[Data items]
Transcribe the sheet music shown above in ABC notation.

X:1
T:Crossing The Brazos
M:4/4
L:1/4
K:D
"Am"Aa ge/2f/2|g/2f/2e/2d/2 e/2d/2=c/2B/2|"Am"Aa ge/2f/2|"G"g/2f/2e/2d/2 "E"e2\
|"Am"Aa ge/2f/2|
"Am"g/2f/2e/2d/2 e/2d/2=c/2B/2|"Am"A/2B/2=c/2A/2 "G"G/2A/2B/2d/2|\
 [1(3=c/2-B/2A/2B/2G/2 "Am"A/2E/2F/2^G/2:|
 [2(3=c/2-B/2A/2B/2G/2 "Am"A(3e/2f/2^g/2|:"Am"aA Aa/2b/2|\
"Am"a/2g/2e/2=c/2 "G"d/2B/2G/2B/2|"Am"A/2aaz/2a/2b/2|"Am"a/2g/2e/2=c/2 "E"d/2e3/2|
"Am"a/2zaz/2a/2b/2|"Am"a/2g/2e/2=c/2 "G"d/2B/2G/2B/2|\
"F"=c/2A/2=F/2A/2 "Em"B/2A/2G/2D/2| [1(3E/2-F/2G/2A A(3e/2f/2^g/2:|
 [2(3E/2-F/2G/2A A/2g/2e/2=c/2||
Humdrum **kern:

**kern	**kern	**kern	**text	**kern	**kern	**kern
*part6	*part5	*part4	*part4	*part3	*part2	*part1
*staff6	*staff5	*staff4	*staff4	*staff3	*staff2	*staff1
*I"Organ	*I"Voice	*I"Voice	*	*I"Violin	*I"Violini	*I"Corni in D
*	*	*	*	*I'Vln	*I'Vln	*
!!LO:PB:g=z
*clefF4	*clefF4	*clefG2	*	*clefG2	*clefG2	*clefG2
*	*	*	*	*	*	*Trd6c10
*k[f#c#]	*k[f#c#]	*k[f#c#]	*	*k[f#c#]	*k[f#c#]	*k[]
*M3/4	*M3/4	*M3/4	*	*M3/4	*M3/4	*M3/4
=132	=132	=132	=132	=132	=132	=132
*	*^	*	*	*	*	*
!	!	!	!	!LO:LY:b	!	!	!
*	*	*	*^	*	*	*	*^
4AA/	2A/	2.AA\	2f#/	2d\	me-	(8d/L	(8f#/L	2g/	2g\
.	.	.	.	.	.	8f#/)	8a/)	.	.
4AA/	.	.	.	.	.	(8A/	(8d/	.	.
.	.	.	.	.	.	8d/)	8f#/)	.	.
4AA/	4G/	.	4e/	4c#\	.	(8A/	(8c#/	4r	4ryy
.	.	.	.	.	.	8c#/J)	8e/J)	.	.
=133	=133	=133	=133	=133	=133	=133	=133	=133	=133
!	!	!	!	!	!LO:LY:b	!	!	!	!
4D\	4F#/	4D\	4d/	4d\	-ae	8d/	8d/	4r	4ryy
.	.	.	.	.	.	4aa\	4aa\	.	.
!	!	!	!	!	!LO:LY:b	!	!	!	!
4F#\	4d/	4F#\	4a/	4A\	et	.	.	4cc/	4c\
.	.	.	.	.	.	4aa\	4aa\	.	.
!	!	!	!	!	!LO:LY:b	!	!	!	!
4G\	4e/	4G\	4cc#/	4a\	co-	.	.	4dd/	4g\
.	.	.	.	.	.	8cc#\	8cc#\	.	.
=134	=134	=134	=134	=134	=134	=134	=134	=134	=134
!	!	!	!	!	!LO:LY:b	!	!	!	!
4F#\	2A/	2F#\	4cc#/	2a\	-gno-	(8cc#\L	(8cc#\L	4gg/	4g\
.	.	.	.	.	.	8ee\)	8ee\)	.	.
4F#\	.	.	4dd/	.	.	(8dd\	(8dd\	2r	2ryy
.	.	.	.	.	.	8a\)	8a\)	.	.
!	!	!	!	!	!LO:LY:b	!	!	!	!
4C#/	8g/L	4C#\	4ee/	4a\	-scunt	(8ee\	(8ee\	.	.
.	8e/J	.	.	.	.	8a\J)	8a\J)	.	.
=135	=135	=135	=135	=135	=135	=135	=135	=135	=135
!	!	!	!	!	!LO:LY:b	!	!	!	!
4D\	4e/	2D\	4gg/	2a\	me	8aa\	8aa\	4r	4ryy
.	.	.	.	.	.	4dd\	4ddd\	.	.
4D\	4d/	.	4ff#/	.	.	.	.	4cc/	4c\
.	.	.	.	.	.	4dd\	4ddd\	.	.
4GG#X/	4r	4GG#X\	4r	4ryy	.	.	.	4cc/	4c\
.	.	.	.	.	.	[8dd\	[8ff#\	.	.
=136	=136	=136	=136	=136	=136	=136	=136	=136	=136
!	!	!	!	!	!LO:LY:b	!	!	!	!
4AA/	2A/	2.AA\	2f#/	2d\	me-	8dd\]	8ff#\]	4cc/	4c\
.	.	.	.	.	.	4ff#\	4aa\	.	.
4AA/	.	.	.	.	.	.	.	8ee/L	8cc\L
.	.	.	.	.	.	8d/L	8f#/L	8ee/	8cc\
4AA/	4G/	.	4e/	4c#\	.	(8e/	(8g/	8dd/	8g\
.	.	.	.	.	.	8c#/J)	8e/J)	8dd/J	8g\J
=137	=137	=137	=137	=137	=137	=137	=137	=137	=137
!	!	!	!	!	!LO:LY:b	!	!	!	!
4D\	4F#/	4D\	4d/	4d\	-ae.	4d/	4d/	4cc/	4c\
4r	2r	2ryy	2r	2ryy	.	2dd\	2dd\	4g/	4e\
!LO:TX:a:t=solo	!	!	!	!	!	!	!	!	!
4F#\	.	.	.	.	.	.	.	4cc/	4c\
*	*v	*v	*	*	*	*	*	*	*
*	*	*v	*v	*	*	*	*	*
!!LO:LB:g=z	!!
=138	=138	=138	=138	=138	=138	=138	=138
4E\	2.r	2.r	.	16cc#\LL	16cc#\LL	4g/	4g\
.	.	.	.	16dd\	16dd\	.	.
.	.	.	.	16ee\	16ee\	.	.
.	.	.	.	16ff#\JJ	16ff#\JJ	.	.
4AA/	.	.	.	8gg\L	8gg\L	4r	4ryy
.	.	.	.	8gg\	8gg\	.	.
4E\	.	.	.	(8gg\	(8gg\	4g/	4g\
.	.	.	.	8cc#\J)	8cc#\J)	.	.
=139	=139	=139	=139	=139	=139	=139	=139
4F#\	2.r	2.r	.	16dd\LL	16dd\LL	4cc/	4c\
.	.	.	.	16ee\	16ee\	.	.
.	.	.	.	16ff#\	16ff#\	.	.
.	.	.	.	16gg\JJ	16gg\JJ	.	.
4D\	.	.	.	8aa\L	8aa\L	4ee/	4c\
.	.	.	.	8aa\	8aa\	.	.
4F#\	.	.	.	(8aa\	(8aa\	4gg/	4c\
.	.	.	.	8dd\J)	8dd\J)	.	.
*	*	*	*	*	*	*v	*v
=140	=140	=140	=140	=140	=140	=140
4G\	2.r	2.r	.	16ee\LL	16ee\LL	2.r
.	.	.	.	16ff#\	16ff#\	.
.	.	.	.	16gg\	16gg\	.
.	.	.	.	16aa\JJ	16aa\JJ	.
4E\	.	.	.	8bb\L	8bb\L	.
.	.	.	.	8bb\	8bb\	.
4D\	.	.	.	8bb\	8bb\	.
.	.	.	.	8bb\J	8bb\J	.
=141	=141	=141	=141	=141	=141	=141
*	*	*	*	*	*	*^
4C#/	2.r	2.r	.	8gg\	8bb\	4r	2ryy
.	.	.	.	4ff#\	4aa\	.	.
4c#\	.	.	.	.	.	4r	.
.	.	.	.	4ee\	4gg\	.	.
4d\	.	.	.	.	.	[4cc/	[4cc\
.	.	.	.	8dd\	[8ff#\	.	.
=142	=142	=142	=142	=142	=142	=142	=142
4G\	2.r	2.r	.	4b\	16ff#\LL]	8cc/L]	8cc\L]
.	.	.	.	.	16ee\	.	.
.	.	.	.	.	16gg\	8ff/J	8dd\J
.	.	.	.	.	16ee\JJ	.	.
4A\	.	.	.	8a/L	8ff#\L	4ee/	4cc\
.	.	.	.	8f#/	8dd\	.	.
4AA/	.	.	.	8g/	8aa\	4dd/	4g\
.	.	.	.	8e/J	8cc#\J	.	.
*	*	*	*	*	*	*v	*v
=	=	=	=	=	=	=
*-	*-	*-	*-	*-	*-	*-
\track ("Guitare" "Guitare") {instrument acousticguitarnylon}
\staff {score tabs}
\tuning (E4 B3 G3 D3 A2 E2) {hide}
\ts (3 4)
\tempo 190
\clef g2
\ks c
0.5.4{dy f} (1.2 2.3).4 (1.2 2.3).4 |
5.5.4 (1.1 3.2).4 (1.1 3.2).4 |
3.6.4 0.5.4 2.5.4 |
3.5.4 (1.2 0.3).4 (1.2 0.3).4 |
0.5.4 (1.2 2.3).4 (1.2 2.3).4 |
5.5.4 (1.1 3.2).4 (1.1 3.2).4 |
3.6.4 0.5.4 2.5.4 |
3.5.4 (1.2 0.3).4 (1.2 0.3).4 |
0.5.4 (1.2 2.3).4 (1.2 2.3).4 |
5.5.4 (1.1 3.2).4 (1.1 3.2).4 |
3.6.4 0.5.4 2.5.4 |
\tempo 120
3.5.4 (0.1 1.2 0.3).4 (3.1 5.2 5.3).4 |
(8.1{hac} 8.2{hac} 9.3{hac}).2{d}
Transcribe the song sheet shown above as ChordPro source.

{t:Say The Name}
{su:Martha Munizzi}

OBJECTIVE: How many lines in the entries above contain the string "shown"? Reply with the number alone.

SOLVED EXERCISE: 2